Questions à traiter:
1. Résumez en deux phrases le texte sur le rapport des Français à l’économie.
2. Donnez la suite du texte sur le rapport des Français à l’économie, en partant de sa dernière phrase.

La facilité l’emporte toujours sur la bonne gestion

La facilité l’emporte toujours sur la bonne gestion

Le rapport des Français à l’économie a toujours été étrange. Nombreux sont ceux qui ont soif de consommation tout en récusant le capitalisme. Les bénéfices sont par nature suspects et sont assimilés à une rente pénalisant les salariés. Les Français sont individuellement prudents mais collectivement impécunieux. Ils sont des épargnants émérites mais demandent à leur Etat, à leurs collectivités territoriales ou à leurs régimes sociaux de dépenser sans compter pour maintenir ou améliorer leurs conditions de vie tout en assurant une bonne gestion. Ils estiment à la fois que les prestations sociales sont insuffisantes et les déficits excessifs.

Données extraites:
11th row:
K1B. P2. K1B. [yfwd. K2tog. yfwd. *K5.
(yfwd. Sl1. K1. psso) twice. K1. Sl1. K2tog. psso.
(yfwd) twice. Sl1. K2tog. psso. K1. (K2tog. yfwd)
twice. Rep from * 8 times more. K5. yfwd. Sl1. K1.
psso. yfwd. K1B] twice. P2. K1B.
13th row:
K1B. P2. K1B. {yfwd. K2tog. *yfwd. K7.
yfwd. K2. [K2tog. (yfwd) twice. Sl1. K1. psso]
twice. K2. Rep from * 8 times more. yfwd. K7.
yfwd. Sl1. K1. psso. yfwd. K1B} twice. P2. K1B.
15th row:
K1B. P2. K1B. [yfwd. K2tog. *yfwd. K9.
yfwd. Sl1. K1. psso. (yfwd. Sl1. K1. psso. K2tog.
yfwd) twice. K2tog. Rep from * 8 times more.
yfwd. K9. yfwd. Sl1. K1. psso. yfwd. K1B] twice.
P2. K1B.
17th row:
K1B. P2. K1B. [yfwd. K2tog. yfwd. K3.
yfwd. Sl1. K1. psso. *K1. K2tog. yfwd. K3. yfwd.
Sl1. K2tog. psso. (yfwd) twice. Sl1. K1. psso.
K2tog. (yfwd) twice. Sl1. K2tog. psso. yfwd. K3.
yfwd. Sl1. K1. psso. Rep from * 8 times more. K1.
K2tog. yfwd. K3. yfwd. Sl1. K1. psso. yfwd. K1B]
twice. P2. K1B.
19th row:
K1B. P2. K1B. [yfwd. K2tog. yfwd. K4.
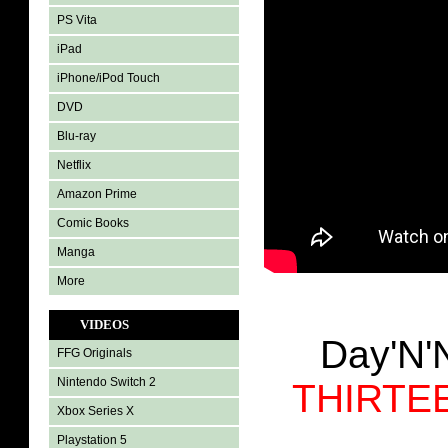
PS Vita
iPad
iPhone/iPod Touch
DVD
Blu-ray
Netflix
Amazon Prime
Comic Books
Manga
More
VIDEOS
Day'N'
FFG Originals
Nintendo Switch 2
THIRTE
Xbox Series X
Playstation 5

Liste des réponses:
1. Les Français entretiennent avec l’économie un rapport étrange : beaucoup ont soif de consommation tout en récusant le capitalisme et tiennent les bénéfices pour suspects. Prudents et bons épargnants à titre individuel, ils demandent pourtant à l’État, aux collectivités territoriales et aux régimes sociaux de dépenser sans compter tout en assurant une bonne gestion, et jugent à la fois les prestations sociales insuffisantes et les déficits excessifs.

2.
Les gouvernements, quelle que soit leur couleur politique, ont toujours accru les dépenses publiques

Depuis quarante ans, face au ralentissement de la croissance, face aux crises, les gouvernements, quelle que soit leur couleur politique, ont toujours accru les dépenses publiques au point que la dette publique est passée de 21% à plus de 110 % du PIB entre 1981 à 2024. Notre voisin allemand n’a pas connu une telle dérive, sa dette publique étant actuellement inférieure à 65 % du PIB.

En France, les problèmes financiers de l’Etat sont une tradition qui remonte bien avant la Révolution de 1789. Les Rois ont très souvent eu recours à des expédients et à des banquiers plus ou moins véreux. De 1949 à 2024, le solde public français n’a été positif qu’à douze reprises.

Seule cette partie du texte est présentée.